[The problem] Some of the lines below need repeating. Reproduce exactly those between the lines holding "#584132; stroke-width: 36" and "<!-- building -->", inclusive.

[Collected data entries]

◇ ◇ ◇

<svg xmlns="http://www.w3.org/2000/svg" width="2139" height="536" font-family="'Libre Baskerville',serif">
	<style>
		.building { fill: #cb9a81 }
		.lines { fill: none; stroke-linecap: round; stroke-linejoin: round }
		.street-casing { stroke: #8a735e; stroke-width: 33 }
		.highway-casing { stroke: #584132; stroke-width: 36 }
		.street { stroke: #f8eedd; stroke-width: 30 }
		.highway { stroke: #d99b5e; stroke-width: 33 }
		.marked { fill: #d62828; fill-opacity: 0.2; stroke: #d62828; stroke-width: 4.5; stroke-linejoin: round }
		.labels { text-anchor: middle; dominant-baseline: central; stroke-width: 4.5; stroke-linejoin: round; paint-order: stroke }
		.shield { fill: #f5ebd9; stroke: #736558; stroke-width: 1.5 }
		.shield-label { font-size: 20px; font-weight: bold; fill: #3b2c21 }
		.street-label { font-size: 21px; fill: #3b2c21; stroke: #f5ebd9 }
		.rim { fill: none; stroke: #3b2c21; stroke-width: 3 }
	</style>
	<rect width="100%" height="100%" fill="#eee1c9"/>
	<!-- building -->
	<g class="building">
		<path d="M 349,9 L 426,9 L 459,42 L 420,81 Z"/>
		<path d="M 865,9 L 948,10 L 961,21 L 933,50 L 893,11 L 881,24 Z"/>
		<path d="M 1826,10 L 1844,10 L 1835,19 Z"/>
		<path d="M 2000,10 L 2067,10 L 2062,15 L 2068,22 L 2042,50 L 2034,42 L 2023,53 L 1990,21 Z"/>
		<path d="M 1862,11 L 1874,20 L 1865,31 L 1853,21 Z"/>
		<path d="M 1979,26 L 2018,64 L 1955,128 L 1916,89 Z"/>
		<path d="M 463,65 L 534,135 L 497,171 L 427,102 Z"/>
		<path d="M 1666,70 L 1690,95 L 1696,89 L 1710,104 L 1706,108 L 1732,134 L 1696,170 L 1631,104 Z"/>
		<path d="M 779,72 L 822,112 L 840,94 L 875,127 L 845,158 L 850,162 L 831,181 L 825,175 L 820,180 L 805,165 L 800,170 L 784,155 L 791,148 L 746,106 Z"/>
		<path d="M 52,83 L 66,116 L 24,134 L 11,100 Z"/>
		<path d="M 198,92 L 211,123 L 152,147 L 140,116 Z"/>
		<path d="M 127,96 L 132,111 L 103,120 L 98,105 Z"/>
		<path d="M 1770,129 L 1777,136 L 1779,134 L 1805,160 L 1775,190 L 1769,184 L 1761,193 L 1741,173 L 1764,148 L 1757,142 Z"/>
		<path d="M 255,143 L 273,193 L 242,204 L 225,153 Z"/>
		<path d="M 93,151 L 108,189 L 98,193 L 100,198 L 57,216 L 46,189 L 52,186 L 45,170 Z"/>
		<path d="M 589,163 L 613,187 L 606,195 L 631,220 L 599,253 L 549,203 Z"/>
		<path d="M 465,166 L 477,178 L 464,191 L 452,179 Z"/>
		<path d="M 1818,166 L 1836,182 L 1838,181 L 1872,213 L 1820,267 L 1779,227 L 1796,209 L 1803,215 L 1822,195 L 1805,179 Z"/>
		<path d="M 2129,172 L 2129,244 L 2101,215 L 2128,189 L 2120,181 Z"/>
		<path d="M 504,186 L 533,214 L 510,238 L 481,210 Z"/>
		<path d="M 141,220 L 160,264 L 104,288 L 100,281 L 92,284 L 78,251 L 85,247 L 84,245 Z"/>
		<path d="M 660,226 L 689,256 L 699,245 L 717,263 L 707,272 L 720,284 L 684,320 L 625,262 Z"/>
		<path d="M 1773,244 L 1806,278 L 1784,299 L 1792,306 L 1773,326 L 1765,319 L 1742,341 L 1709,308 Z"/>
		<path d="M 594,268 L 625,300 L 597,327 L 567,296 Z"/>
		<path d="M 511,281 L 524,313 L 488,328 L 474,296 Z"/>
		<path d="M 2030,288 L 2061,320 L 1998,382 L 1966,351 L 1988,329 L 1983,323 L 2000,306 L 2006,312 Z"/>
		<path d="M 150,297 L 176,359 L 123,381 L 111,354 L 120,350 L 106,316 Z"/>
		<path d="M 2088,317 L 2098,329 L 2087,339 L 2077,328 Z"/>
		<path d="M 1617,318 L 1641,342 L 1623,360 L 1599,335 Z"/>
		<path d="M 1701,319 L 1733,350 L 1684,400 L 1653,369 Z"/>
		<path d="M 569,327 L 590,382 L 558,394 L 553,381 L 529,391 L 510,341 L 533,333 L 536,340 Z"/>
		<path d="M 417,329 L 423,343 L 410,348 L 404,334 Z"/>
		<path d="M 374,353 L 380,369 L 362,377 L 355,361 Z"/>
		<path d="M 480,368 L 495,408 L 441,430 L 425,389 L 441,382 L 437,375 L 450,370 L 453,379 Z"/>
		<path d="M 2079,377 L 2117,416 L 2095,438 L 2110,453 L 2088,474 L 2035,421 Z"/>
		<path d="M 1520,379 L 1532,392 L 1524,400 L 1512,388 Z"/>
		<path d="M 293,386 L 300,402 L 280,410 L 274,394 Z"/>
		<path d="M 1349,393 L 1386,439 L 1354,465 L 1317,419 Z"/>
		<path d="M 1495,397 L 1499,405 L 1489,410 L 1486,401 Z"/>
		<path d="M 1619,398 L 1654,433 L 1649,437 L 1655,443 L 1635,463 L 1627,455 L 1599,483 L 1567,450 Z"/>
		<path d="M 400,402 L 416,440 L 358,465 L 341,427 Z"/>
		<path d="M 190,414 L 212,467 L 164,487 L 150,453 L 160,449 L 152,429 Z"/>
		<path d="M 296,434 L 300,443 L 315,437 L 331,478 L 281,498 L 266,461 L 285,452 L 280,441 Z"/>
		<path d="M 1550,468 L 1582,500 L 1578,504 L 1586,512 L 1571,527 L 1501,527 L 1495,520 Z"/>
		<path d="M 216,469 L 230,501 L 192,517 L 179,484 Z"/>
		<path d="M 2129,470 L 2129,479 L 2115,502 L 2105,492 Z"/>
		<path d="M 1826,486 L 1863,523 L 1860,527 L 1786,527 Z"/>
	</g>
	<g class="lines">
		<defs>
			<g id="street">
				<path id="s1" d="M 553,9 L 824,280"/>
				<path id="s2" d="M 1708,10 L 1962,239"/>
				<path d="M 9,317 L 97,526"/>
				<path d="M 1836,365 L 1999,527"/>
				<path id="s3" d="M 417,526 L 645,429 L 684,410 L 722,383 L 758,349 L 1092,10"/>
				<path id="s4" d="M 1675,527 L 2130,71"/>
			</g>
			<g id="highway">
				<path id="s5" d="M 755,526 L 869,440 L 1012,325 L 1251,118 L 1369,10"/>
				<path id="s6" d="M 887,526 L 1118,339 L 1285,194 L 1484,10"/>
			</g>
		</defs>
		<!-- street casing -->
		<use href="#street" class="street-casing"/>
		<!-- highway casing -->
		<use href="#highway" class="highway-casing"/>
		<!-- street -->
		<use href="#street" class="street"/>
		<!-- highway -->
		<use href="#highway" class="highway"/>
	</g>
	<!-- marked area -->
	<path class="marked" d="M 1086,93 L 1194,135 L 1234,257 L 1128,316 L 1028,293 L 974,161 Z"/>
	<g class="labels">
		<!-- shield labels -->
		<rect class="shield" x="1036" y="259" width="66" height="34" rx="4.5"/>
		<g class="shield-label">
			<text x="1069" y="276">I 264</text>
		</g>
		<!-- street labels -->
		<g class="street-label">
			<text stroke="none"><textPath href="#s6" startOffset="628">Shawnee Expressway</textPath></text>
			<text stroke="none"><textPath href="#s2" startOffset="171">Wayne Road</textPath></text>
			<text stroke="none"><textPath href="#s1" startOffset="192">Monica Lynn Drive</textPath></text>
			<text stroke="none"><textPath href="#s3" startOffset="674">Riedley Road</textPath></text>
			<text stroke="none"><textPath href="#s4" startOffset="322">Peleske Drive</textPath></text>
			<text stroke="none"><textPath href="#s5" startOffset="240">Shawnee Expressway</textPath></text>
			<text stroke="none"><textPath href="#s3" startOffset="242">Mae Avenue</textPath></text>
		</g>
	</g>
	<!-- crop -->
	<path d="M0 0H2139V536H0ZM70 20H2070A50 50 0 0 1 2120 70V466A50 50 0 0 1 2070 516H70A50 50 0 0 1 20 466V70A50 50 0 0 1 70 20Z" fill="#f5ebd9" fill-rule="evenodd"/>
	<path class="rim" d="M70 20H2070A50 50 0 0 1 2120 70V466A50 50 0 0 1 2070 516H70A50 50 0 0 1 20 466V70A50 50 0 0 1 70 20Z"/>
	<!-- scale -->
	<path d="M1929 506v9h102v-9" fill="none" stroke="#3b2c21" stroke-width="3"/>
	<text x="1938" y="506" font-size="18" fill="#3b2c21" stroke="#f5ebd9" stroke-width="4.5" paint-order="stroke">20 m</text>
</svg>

◇ ◇ ◇

[Result of this exercise]
		.highway-casing { stroke: #584132; stroke-width: 36 }
		.street { stroke: #f8eedd; stroke-width: 30 }
		.highway { stroke: #d99b5e; stroke-width: 33 }
		.marked { fill: #d62828; fill-opacity: 0.2; stroke: #d62828; stroke-width: 4.5; stroke-linejoin: round }
		.labels { text-anchor: middle; dominant-baseline: central; stroke-width: 4.5; stroke-linejoin: round; paint-order: stroke }
		.shield { fill: #f5ebd9; stroke: #736558; stroke-width: 1.5 }
		.shield-label { font-size: 20px; font-weight: bold; fill: #3b2c21 }
		.street-label { font-size: 21px; fill: #3b2c21; stroke: #f5ebd9 }
		.rim { fill: none; stroke: #3b2c21; stroke-width: 3 }
	</style>
	<rect width="100%" height="100%" fill="#eee1c9"/>
	<!-- building -->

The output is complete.